Are there any free programs that open .epub files?  I tried googling for some free software but can't seem to find any that actually opens .epub files.  Do you guys have any knowledge of a program that exist?

Thanks


----------



## sneekypeet (Oct 12, 2012)

The first hit on google says it is a eBook file. It also states that you may need ereader software to be able to open and view it. 

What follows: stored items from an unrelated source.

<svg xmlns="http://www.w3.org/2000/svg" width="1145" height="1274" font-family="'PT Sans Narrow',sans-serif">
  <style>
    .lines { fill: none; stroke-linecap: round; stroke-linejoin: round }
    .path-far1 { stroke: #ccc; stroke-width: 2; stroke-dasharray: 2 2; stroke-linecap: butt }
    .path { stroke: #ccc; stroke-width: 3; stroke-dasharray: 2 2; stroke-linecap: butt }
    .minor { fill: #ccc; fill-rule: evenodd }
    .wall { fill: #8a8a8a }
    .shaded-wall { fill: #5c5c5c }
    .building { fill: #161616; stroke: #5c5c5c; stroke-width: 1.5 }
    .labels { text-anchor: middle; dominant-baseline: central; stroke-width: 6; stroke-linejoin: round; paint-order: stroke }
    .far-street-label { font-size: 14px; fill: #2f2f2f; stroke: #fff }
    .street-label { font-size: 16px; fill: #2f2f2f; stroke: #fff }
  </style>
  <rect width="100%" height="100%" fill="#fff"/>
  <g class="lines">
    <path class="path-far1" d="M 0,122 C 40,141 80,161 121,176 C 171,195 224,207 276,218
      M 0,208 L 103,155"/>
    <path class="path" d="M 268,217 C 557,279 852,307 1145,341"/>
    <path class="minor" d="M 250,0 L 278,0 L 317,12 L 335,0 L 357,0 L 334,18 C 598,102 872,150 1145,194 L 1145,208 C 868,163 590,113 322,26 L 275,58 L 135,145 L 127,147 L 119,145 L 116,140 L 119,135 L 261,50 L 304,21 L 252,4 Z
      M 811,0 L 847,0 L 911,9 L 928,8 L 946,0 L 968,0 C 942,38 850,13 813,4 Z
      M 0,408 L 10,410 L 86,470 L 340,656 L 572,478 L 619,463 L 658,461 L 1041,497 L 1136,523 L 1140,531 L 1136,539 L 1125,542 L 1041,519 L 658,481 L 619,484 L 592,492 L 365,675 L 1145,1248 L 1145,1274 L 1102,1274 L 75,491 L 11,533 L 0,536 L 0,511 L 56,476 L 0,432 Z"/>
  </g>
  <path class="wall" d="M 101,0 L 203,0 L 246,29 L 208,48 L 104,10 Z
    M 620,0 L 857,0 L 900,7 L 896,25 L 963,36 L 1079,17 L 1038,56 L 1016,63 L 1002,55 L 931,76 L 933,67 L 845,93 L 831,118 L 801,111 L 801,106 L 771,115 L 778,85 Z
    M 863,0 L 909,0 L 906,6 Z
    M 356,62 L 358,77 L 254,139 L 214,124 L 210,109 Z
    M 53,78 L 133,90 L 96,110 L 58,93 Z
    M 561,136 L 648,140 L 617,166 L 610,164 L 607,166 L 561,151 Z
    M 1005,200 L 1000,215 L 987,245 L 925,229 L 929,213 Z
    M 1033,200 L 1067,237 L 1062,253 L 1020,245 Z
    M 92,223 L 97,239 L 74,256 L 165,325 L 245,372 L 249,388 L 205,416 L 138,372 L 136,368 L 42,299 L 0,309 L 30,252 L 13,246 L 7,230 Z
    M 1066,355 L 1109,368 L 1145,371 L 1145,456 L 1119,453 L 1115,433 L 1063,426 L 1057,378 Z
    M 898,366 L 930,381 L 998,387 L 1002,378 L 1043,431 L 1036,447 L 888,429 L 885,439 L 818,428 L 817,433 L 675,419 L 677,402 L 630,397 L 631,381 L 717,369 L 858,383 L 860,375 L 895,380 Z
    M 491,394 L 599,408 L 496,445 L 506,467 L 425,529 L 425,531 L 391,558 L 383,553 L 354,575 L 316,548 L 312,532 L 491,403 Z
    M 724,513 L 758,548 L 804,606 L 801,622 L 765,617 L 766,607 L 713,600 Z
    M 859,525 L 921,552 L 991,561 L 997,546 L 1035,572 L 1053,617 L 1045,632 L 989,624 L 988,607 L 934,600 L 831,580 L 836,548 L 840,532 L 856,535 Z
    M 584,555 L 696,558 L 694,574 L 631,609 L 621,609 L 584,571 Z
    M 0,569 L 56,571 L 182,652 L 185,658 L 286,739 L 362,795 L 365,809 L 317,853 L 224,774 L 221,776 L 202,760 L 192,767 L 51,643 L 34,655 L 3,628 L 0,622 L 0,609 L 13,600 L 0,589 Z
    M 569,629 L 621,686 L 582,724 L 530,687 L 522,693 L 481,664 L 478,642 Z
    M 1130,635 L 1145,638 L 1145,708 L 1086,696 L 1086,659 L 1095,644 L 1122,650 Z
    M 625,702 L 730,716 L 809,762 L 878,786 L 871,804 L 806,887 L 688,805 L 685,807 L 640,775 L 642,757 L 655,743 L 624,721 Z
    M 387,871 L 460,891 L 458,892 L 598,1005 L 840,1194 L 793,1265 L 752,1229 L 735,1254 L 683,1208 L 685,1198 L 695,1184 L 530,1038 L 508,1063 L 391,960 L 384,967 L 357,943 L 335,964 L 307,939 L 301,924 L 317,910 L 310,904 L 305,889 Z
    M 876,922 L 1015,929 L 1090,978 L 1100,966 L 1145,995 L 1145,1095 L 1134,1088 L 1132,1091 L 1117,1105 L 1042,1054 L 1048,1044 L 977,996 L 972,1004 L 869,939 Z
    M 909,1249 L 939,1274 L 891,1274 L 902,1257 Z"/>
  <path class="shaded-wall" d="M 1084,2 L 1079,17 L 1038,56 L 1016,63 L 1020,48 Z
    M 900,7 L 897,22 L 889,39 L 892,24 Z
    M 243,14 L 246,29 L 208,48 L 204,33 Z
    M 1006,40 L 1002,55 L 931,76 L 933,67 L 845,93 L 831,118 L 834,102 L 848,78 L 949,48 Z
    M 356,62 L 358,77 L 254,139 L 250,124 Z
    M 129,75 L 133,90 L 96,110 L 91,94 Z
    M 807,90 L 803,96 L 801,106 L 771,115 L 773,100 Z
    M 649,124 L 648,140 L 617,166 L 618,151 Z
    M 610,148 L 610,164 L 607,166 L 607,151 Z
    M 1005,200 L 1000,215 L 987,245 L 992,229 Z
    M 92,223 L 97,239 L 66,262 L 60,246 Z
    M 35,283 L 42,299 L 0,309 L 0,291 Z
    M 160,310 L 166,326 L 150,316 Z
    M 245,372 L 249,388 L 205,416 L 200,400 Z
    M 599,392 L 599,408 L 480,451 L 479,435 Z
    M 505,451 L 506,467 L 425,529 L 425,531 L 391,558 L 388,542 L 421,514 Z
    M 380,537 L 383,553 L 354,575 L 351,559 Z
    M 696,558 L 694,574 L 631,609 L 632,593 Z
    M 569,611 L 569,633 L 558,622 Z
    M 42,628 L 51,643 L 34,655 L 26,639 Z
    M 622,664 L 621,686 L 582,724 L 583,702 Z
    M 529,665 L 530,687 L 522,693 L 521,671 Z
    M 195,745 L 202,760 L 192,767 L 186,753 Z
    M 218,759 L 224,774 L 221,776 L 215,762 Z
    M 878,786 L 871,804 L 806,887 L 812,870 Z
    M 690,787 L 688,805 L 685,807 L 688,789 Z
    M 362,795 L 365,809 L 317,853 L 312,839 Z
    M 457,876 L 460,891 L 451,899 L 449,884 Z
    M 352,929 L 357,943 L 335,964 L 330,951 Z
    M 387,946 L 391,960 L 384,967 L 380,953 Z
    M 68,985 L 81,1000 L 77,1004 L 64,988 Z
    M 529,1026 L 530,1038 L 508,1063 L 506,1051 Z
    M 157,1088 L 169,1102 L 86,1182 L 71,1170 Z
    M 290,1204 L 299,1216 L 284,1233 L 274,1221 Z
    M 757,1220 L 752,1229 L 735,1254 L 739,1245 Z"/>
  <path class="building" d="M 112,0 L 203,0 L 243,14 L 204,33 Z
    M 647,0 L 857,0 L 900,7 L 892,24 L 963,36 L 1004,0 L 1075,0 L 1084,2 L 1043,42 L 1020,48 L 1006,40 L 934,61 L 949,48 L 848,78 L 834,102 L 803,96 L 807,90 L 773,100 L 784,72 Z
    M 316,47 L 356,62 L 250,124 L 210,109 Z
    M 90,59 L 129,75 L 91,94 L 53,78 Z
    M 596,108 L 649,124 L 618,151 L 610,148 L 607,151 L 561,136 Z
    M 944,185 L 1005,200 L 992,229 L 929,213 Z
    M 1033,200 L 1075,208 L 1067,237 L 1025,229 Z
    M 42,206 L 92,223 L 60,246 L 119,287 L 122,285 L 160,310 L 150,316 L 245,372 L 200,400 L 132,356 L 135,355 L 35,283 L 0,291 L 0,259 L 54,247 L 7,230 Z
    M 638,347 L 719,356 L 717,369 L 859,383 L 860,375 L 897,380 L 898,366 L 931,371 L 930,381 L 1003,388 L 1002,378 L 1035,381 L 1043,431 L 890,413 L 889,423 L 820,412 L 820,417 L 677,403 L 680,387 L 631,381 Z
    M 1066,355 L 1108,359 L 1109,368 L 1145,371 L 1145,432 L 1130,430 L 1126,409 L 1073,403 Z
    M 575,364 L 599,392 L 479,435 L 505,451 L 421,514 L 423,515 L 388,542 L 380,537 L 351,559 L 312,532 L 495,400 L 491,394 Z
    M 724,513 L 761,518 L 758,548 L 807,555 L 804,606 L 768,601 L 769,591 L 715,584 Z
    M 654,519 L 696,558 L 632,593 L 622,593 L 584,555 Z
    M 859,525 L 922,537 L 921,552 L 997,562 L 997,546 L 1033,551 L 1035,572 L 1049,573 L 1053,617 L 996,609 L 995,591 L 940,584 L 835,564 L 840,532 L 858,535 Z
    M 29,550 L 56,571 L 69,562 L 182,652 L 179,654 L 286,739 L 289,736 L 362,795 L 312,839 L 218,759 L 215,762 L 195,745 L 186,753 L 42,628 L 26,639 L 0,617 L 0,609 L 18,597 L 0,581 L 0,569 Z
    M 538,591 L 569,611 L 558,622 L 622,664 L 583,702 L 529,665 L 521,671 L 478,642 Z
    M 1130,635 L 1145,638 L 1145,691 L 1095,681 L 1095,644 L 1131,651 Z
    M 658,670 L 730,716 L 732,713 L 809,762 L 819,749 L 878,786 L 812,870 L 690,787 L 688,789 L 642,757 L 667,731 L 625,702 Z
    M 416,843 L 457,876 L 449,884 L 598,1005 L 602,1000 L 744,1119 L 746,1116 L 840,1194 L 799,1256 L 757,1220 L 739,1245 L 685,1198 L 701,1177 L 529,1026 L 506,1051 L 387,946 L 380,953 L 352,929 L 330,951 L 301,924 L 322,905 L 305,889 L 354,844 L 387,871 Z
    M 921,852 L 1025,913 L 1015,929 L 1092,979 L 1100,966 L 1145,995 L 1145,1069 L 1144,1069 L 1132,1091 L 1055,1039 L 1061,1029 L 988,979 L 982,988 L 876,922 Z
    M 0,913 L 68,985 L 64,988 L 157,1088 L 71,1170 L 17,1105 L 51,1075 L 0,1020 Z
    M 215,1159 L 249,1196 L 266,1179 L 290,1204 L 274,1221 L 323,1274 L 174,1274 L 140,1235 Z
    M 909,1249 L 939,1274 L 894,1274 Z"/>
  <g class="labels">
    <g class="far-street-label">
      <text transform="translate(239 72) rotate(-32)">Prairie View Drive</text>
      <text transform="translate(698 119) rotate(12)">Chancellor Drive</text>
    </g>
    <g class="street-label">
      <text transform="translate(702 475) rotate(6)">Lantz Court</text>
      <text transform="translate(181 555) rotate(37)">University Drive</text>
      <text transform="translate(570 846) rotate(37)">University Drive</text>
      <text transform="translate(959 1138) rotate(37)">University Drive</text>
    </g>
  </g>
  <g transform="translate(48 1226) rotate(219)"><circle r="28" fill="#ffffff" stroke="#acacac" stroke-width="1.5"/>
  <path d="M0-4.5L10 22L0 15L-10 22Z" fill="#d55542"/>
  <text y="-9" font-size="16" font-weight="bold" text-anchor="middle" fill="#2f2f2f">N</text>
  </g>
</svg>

Kindle software is free: http://www.amazon.com/gp/feature.html/ref=kcp_pc_mkt_lnd?docId=1000426311&tag=tec06d-20


----------



## happy (Oct 12, 2012)

sneekypeet said:


> The first hit on google says it is a eBook file. It also states that you may need ereader software to be able to open and view it.
> 
> Kindle software is free: http://www.amazon.com/gp/feature.html/ref=kcp_pc_mkt_lnd?docId=1000426311&tag=tec06d-20



But does kindle software open .epub file?


----------



## sneekypeet (Oct 12, 2012)

The way I read it, any ereader software should.


----------



## Batou1986 (Oct 12, 2012)

happy said:


> But does kindle software open .epub file?



Yes

Also for all your e-book conversion needs i cant recommend calibre ebook management enough.
http://calibre-ebook.com/


----------



## 95Viper (Oct 12, 2012)

Batou1986 said:


> Yes
> 
> Also for all your e-book conversion needs i cant recommend calibre ebook management enough.
> http://calibre-ebook.com/



Yep, Calibre is good.

You may, also, want to take a look at Sigil - A WYSIWYG ebook editor.


----------